RECORDS
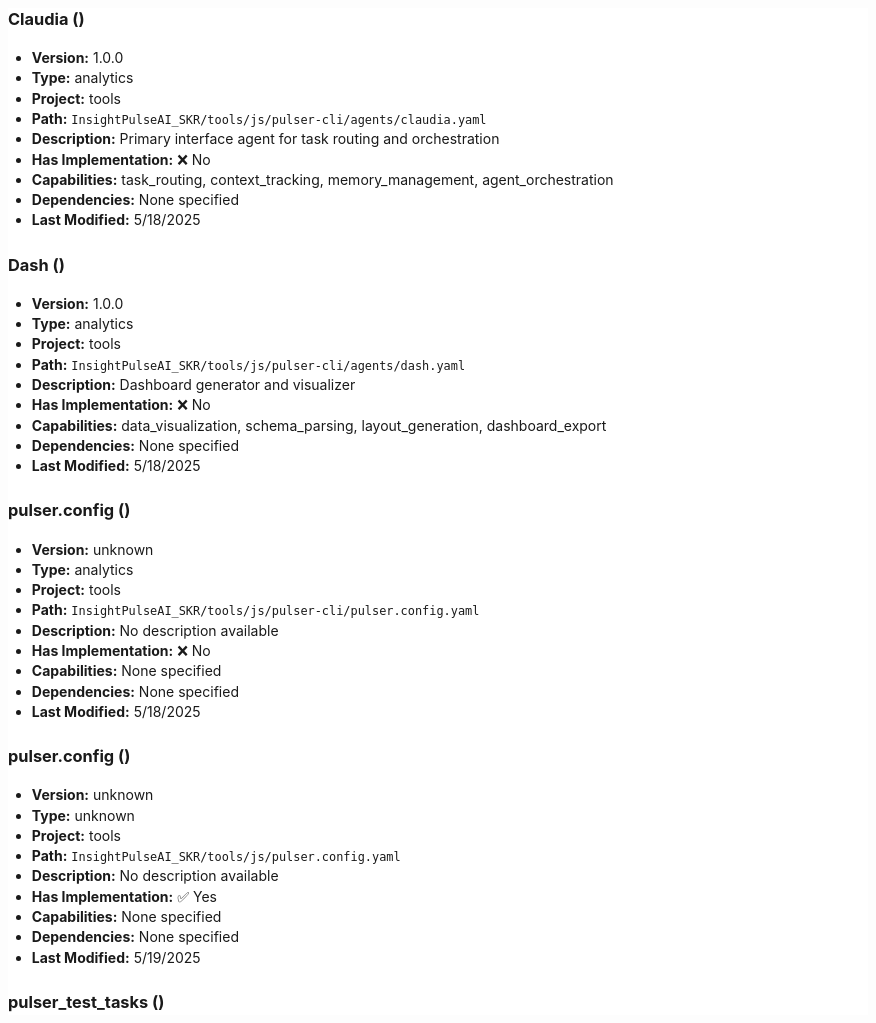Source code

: 
### Claudia ()

- **Version:** 1.0.0
- **Type:** analytics
- **Project:** tools
- **Path:** `InsightPulseAI_SKR/tools/js/pulser-cli/agents/claudia.yaml`
- **Description:** Primary interface agent for task routing and orchestration
- **Has Implementation:** ❌ No
- **Capabilities:** task_routing, context_tracking, memory_management, agent_orchestration
- **Dependencies:** None specified
- **Last Modified:** 5/18/2025


### Dash ()

- **Version:** 1.0.0
- **Type:** analytics
- **Project:** tools
- **Path:** `InsightPulseAI_SKR/tools/js/pulser-cli/agents/dash.yaml`
- **Description:** Dashboard generator and visualizer
- **Has Implementation:** ❌ No
- **Capabilities:** data_visualization, schema_parsing, layout_generation, dashboard_export
- **Dependencies:** None specified
- **Last Modified:** 5/18/2025


### pulser.config ()

- **Version:** unknown
- **Type:** analytics
- **Project:** tools
- **Path:** `InsightPulseAI_SKR/tools/js/pulser-cli/pulser.config.yaml`
- **Description:** No description available
- **Has Implementation:** ❌ No
- **Capabilities:** None specified
- **Dependencies:** None specified
- **Last Modified:** 5/18/2025


### pulser.config ()

- **Version:** unknown
- **Type:** unknown
- **Project:** tools
- **Path:** `InsightPulseAI_SKR/tools/js/pulser.config.yaml`
- **Description:** No description available
- **Has Implementation:** ✅ Yes
- **Capabilities:** None specified
- **Dependencies:** None specified
- **Last Modified:** 5/19/2025


### pulser_test_tasks ()
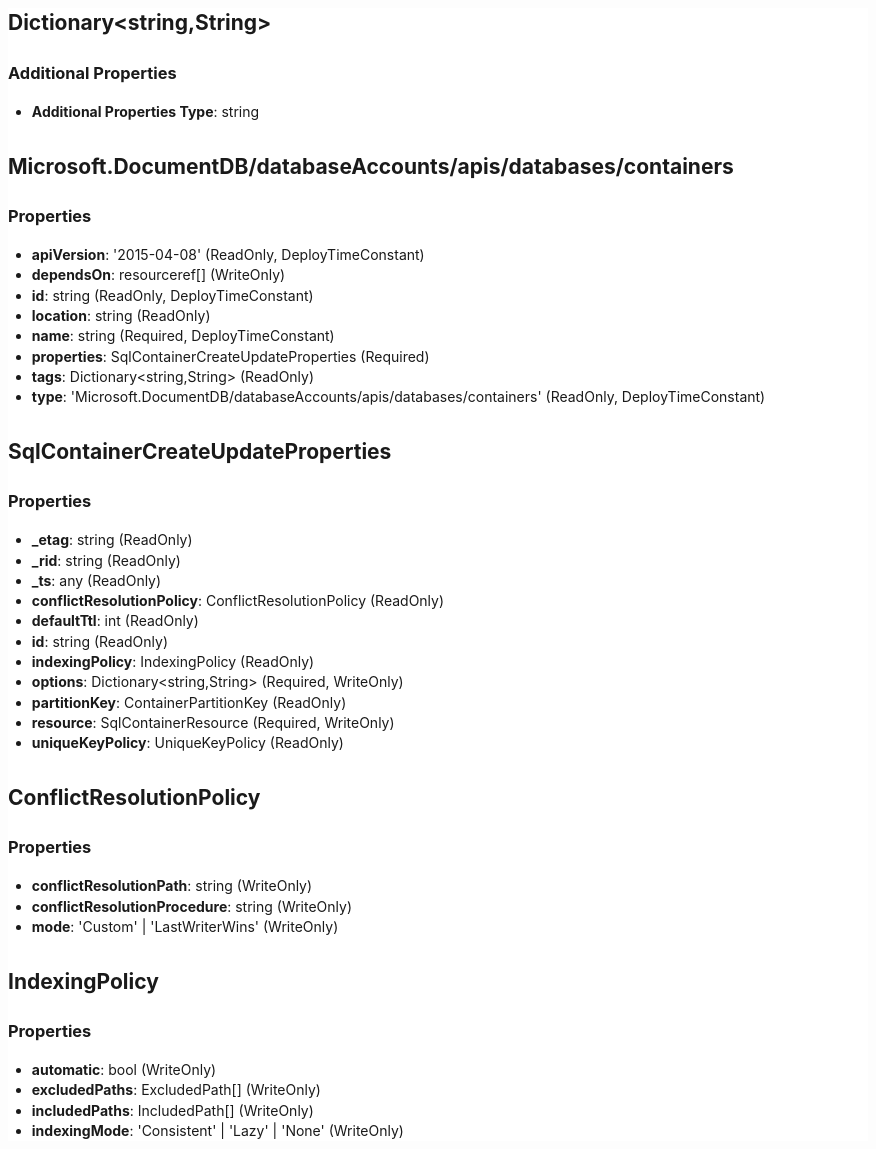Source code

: ## Dictionary<string,String>
### Additional Properties
* **Additional Properties Type**: string

## Microsoft.DocumentDB/databaseAccounts/apis/databases/containers
### Properties
* **apiVersion**: '2015-04-08' (ReadOnly, DeployTimeConstant)
* **dependsOn**: resourceref[] (WriteOnly)
* **id**: string (ReadOnly, DeployTimeConstant)
* **location**: string (ReadOnly)
* **name**: string (Required, DeployTimeConstant)
* **properties**: SqlContainerCreateUpdateProperties (Required)
* **tags**: Dictionary<string,String> (ReadOnly)
* **type**: 'Microsoft.DocumentDB/databaseAccounts/apis/databases/containers' (ReadOnly, DeployTimeConstant)

## SqlContainerCreateUpdateProperties
### Properties
* **_etag**: string (ReadOnly)
* **_rid**: string (ReadOnly)
* **_ts**: any (ReadOnly)
* **conflictResolutionPolicy**: ConflictResolutionPolicy (ReadOnly)
* **defaultTtl**: int (ReadOnly)
* **id**: string (ReadOnly)
* **indexingPolicy**: IndexingPolicy (ReadOnly)
* **options**: Dictionary<string,String> (Required, WriteOnly)
* **partitionKey**: ContainerPartitionKey (ReadOnly)
* **resource**: SqlContainerResource (Required, WriteOnly)
* **uniqueKeyPolicy**: UniqueKeyPolicy (ReadOnly)

## ConflictResolutionPolicy
### Properties
* **conflictResolutionPath**: string (WriteOnly)
* **conflictResolutionProcedure**: string (WriteOnly)
* **mode**: 'Custom' | 'LastWriterWins' (WriteOnly)

## IndexingPolicy
### Properties
* **automatic**: bool (WriteOnly)
* **excludedPaths**: ExcludedPath[] (WriteOnly)
* **includedPaths**: IncludedPath[] (WriteOnly)
* **indexingMode**: 'Consistent' | 'Lazy' | 'None' (WriteOnly)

WHAT YOU NEED TO DO
Render every line of source text in the records as a JSON list of strings, one string per line, and omit blank lines. Leave the pictures out of the answer.

RESULT FOR THIS EXERCISE
[
  "Source code",
  ": ",
  "### Claudia ()",
  "- **Version:** 1.0.0",
  "- **Type:** analytics",
  "- **Project:** tools",
  "- **Path:** `InsightPulseAI_SKR/tools/js/pulser-cli/agents/claudia.yaml`",
  "- **Description:** Primary interface agent for task routing and orchestration",
  "- **Has Implementation:** ❌ No",
  "- **Capabilities:** task_routing, context_tracking, memory_management, agent_orchestration",
  "- **Dependencies:** None specified",
  "- **Last Modified:** 5/18/2025",
  "### Dash ()",
  "- **Version:** 1.0.0",
  "- **Type:** analytics",
  "- **Project:** tools",
  "- **Path:** `InsightPulseAI_SKR/tools/js/pulser-cli/agents/dash.yaml`",
  "- **Description:** Dashboard generator and visualizer",
  "- **Has Implementation:** ❌ No",
  "- **Capabilities:** data_visualization, schema_parsing, layout_generation, dashboard_export",
  "- **Dependencies:** None specified",
  "- **Last Modified:** 5/18/2025",
  "### pulser.config ()",
  "- **Version:** unknown",
  "- **Type:** analytics",
  "- **Project:** tools",
  "- **Path:** `InsightPulseAI_SKR/tools/js/pulser-cli/pulser.config.yaml`",
  "- **Description:** No description available",
  "- **Has Implementation:** ❌ No",
  "- **Capabilities:** None specified",
  "- **Dependencies:** None specified",
  "- **Last Modified:** 5/18/2025",
  "### pulser.config ()",
  "- **Version:** unknown",
  "- **Type:** unknown",
  "- **Project:** tools",
  "- **Path:** `InsightPulseAI_SKR/tools/js/pulser.config.yaml`",
  "- **Description:** No description available",
  "- **Has Implementation:** ✅ Yes",
  "- **Capabilities:** None specified",
  "- **Dependencies:** None specified",
  "- **Last Modified:** 5/19/2025",
  "### pulser_test_tasks ()",
  "Source code",
  ": ## Dictionary<string,String>",
  "### Additional Properties",
  "* **Additional Properties Type**: string",
  "## Microsoft.DocumentDB/databaseAccounts/apis/databases/containers",
  "### Properties",
  "* **apiVersion**: '2015-04-08' (ReadOnly, DeployTimeConstant)",
  "* **dependsOn**: resourceref[] (WriteOnly)",
  "* **id**: string (ReadOnly, DeployTimeConstant)",
  "* **location**: string (ReadOnly)",
  "* **name**: string (Required, DeployTimeConstant)",
  "* **properties**: SqlContainerCreateUpdateProperties (Required)",
  "* **tags**: Dictionary<string,String> (ReadOnly)",
  "* **type**: 'Microsoft.DocumentDB/databaseAccounts/apis/databases/containers' (ReadOnly, DeployTimeConstant)",
  "## SqlContainerCreateUpdateProperties",
  "### Properties",
  "* **_etag**: string (ReadOnly)",
  "* **_rid**: string (ReadOnly)",
  "* **_ts**: any (ReadOnly)",
  "* **conflictResolutionPolicy**: ConflictResolutionPolicy (ReadOnly)",
  "* **defaultTtl**: int (ReadOnly)",
  "* **id**: string (ReadOnly)",
  "* **indexingPolicy**: IndexingPolicy (ReadOnly)",
  "* **options**: Dictionary<string,String> (Required, WriteOnly)",
  "* **partitionKey**: ContainerPartitionKey (ReadOnly)",
  "* **resource**: SqlContainerResource (Required, WriteOnly)",
  "* **uniqueKeyPolicy**: UniqueKeyPolicy (ReadOnly)",
  "## ConflictResolutionPolicy",
  "### Properties",
  "* **conflictResolutionPath**: string (WriteOnly)",
  "* **conflictResolutionProcedure**: string (WriteOnly)",
  "* **mode**: 'Custom' | 'LastWriterWins' (WriteOnly)",
  "## IndexingPolicy",
  "### Properties",
  "* **automatic**: bool (WriteOnly)",
  "* **excludedPaths**: ExcludedPath[] (WriteOnly)",
  "* **includedPaths**: IncludedPath[] (WriteOnly)",
  "* **indexingMode**: 'Consistent' | 'Lazy' | 'None' (WriteOnly)"
]